Lead author Rajesh Bhayana, MD, FRCPC, an abdominal radiologist and technology lead at University Medical Imaging in Toronto, Canada, said, “The use of large language models like ChatGPT is exploding and only going to increase. Our research provides insight into ChatGPT’s performance in a radiology context, highlighting the incredible potential of large language models, along with the current limitations that make it unreliable.”
ChatGPT was tested using 150 multiple-choice questions designed to match the style, content, and difficulty of the Canadian Royal College and American Board of Radiology exams. It was found that GPT-3.5 model had an accuracy of 69%, which just passed the threshold of 70% set by the Royal College. Further, the model performed relatively well on questions requiring lower-order thinking (84%), but struggled with higher-order thinking questions (60%).
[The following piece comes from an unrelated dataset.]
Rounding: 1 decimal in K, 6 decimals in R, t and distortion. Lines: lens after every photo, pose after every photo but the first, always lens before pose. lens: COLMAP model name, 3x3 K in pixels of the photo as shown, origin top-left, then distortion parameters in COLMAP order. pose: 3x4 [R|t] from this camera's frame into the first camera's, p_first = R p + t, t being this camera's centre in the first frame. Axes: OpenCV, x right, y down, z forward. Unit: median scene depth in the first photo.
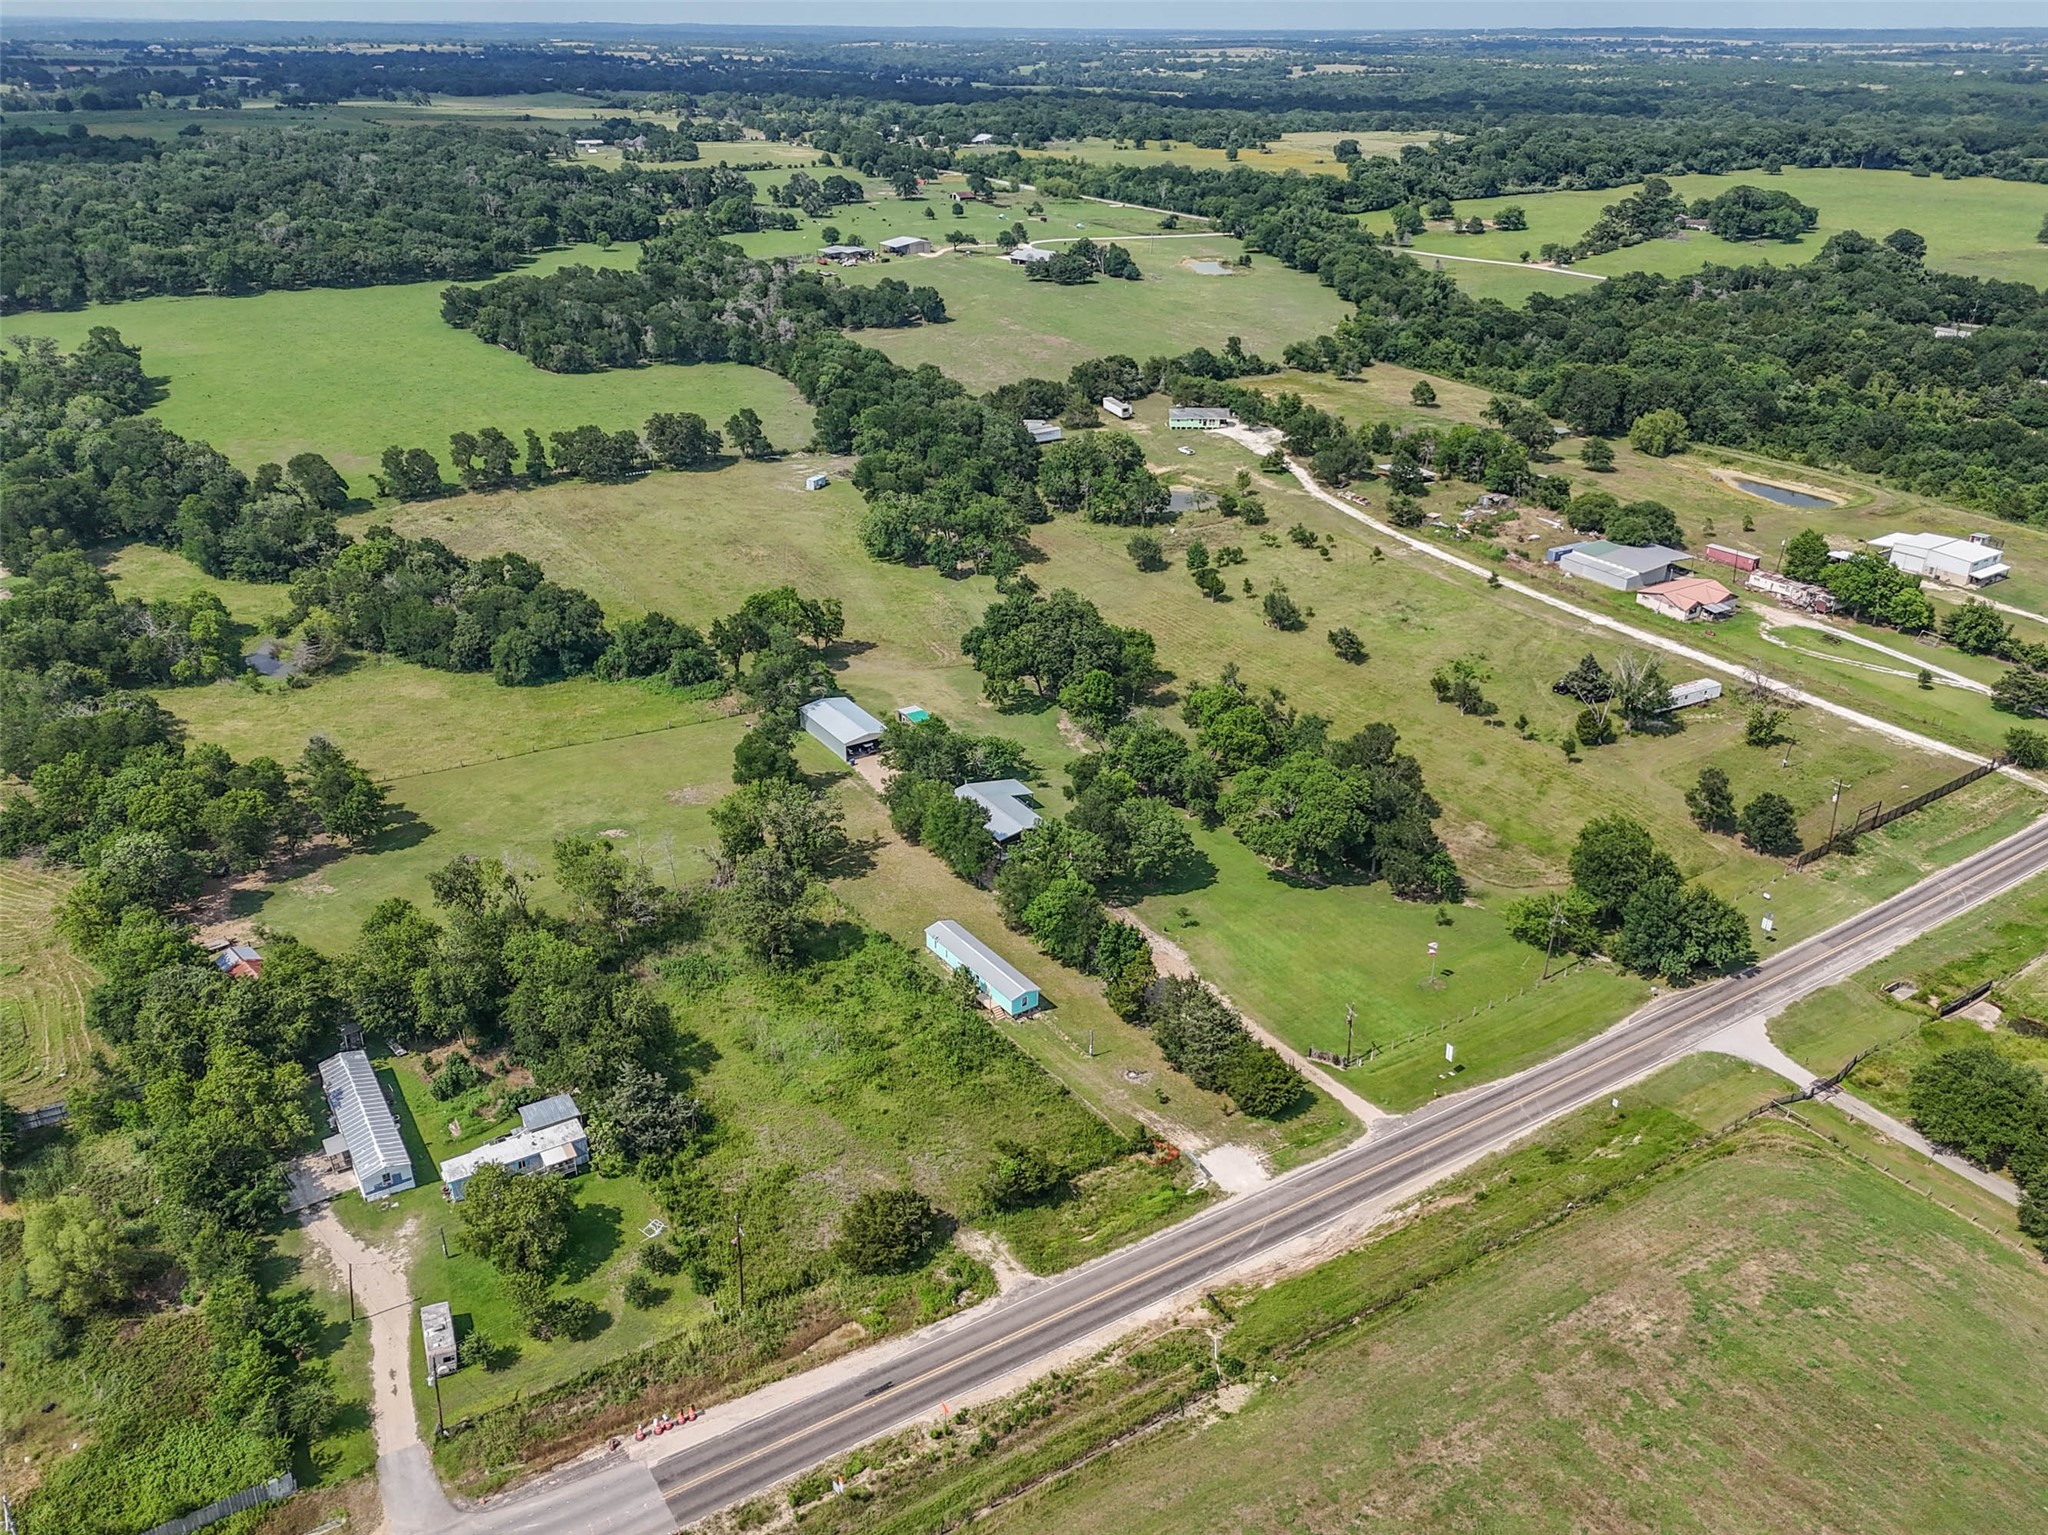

In a follow-up study, GPT-4 model, the improved version of GPT-3.5 was tested, and it showed better accuracy of 81%, outperforming GPT-3.5 and scoring above the passing threshold of 70%. It was also observed that GPT-4 performed much better than GPT-3.5 on higher-order thinking questions (e.g. questions involving description of imaging findings and application of concepts).
The researchers found that, although considerably improved, ChatGPT can still generate incorrect responses, which they termed as “hallucinations”. This is particularly dangerous if solely relied on for information. Hence, the researchers cautioned that ChatGPT should not be used for quick information recall and should only be used to spark ideas.
The company ChatGPT is owned by OpenAI, a research laboratory based in California and was recently declared as the fastest growing consumer application in history. It is increasingly being incorporated into popular search engines used to search for medical information.
Rajesh Bhayana is an abdominal radiologist and technology lead at University Medical Imaging Toronto, Toronto General Hospital in Toronto, Canada. He is the lead author of the two studies published in Radiology, a journal of the Radiological Society of North America (RSNA). He is skilled in medical imaging informatics, healthcare innovation, medical education, and research.